Both groups highlighted the importance of their work for speeding research and translational developments. For example, the Munich team examined 24 cancer drugs whose effectiveness against 35 cancer cell lines were found to correlate strongly with their protein profiles. According to Prof. Bernhard Küster, the TUM Chair of Proteomics and Bioanalytics, “This edges us a little bit closer to the individualized treatment of patients. If we knew the protein profile of a tumor in detail, we might be able to administer drugs in a more targeted way. The new insights also allow medical researchers to investigate combinations of drugs and, thereby, tailoring treatments even more closely to a patient's individual needs.”

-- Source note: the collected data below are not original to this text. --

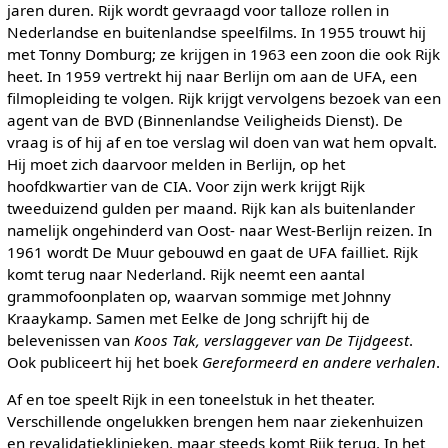
jaren duren. Rijk wordt gevraagd voor talloze rollen in
Nederlandse en buitenlandse speelfilms. In 1955 trouwt hij
met Tonny Domburg; ze krijgen in 1963 een zoon die ook Rijk
heet. In 1959 vertrekt hij naar Berlijn om aan de UFA, een
filmopleiding te volgen. Rijk krijgt vervolgens bezoek van een
agent van de BVD (Binnenlandse Veiligheids Dienst). De
vraag is of hij af en toe verslag wil doen van wat hem opvalt.
Hij moet zich daarvoor melden in Berlijn, op het
hoofdkwartier van de CIA. Voor zijn werk krijgt Rijk
tweeduizend gulden per maand. Rijk kan als buitenlander
namelijk ongehinderd van Oost- naar West-Berlijn reizen. In
1961 wordt De Muur gebouwd en gaat de UFA failliet. Rijk
komt terug naar Nederland. Rijk neemt een aantal
grammofoonplaten op, waarvan sommige met Johnny
Kraaykamp. Samen met Eelke de Jong schrijft hij de
belevenissen van
Koos Tak, verslaggever van De Tijdgeest
.
Ook publiceert hij het boek
Gereformeerd en andere verhalen
.
Af en toe speelt Rijk in een toneelstuk in het theater.
Verschillende ongelukken brengen hem naar ziekenhuizen
en revalidatieklinieken, maar steeds komt Rijk terug. In het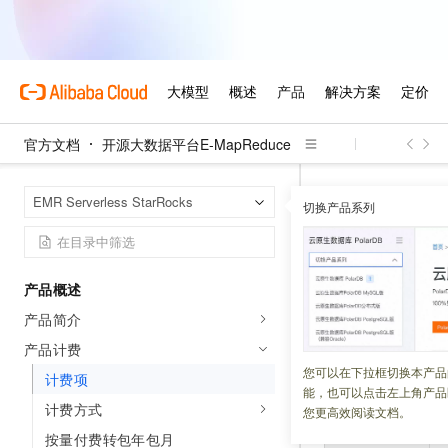
官方文档
开源大数据平台E-MapReduce
开源大数据平台E
首页
EMR Serverless StarRocks
切换产品系列
计费项
产品概述
更新时间：
2026-07-13
产品简介
通过阅读本文，您
产品计费
您可以在下拉框切换本产品
计费项
能，也可以点击左上角产品
计费资源
计费方式
您更高效阅读文档。
按量付费转包年包月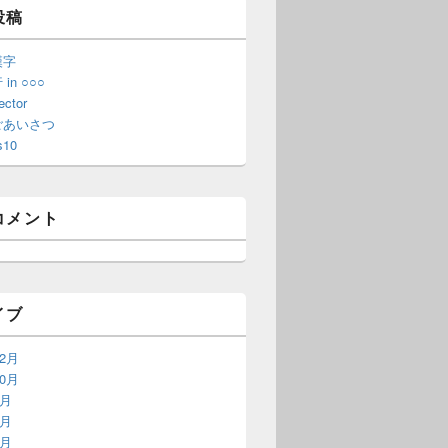
投稿
漢字
in ○○○
ector
ごあいさつ
s10
コメント
イブ
12月
10月
9月
8月
6月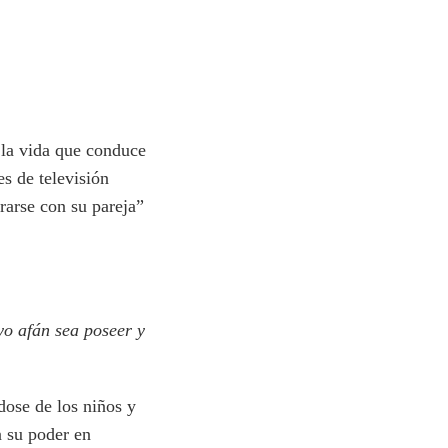
 la vida que conduce
s de televisión
rarse con su pareja”
uyo afán sea poseer y
dose de los niños y
n su poder en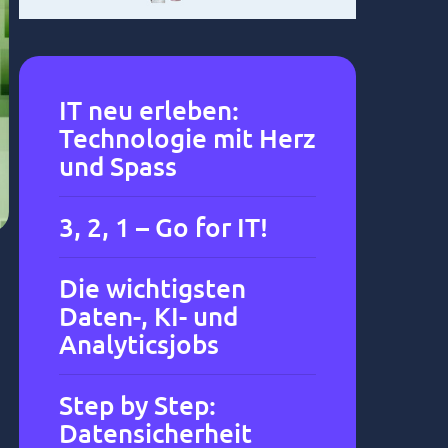
IT neu erleben:
Technologie mit Herz
und Spass
3, 2, 1 – Go for IT!
Die wichtigsten
Daten-, KI- und
Analyticsjobs
Step by Step:
Datensicherheit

The Baltimore/Bangalore team emphasized the importance of using direct protein sequencing technologies such as mass spectrometry to complement genome annotation efforts. In addition, it outlined several proteomic research strategies that could benefit from the sampling of individual cell types of human tissues and organs and the ultimate creation of a “human cell map.”
“You can think of the human body as a huge library where each protein is a book,” said Akhilesh Pandey, M.D., Ph.D., a professor at the McKusick-Nathans Institute of Genetic Medicine and of biological chemistry, pathology and oncology at the Johns Hopkins University and the founder and director of the Institute of Bioinformatics. “The difficulty is that we don’t have a comprehensive catalog that gives us the titles of the available books and where to find them. We think we now have a good first draft of that comprehensive catalog.”
Committed to helping other researchers identify the proteins in their experiments, the Baltimore/Bangalore team has made its human proteome catalog available as an interactive web-based resource at www.humanproteomemap.org. Similarly, the Munich team, together with software company SAP, has made its inventory freely available at www.proteomicsdb.org.